DATA SECTION:
· · ·

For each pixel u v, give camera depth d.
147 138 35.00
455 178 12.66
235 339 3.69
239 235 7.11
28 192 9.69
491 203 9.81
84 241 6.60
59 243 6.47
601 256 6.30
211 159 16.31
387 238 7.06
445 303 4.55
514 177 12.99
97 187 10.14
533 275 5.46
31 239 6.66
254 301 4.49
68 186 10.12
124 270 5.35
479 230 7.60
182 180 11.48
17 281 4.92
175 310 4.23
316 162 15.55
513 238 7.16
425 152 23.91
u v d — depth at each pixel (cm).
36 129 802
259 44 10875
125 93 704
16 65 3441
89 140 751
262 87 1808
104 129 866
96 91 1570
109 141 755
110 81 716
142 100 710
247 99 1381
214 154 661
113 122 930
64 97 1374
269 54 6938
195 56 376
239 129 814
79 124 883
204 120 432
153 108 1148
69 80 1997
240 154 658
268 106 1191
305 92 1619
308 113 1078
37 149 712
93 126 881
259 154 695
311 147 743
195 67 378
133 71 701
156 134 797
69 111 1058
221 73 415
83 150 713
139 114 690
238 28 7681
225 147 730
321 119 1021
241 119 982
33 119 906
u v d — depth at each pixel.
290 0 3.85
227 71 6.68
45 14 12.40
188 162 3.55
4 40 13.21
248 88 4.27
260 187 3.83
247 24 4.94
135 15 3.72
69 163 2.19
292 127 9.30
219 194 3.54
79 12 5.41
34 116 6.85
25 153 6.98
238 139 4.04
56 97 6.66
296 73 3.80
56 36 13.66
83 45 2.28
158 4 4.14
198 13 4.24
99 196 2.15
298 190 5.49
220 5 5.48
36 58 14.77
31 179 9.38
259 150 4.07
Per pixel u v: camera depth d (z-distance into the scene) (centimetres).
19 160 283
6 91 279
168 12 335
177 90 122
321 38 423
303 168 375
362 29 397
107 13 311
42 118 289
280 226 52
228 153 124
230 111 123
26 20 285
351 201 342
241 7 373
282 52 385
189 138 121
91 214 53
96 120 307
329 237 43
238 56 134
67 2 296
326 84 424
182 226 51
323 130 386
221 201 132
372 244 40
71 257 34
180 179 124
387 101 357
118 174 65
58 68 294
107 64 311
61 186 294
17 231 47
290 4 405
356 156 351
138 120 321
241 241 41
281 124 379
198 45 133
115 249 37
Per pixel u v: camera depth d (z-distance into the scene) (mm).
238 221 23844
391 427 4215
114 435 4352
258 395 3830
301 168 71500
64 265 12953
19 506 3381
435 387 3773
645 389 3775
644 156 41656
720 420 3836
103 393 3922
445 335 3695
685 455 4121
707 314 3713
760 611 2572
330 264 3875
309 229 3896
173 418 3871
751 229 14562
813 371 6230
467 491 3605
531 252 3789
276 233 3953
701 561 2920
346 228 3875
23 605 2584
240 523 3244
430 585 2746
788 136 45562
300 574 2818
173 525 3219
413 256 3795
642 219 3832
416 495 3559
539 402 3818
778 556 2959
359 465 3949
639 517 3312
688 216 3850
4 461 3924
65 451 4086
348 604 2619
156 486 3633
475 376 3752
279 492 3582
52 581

· · ·

INSTRUCTIONS TO FOLLOW:
Gather up the lines containing the word "scene" from these records and copy them.

REPLY:
Per pixel u v: camera depth d (z-distance into the scene) (centimetres).
Per pixel u v: camera depth d (z-distance into the scene) (mm).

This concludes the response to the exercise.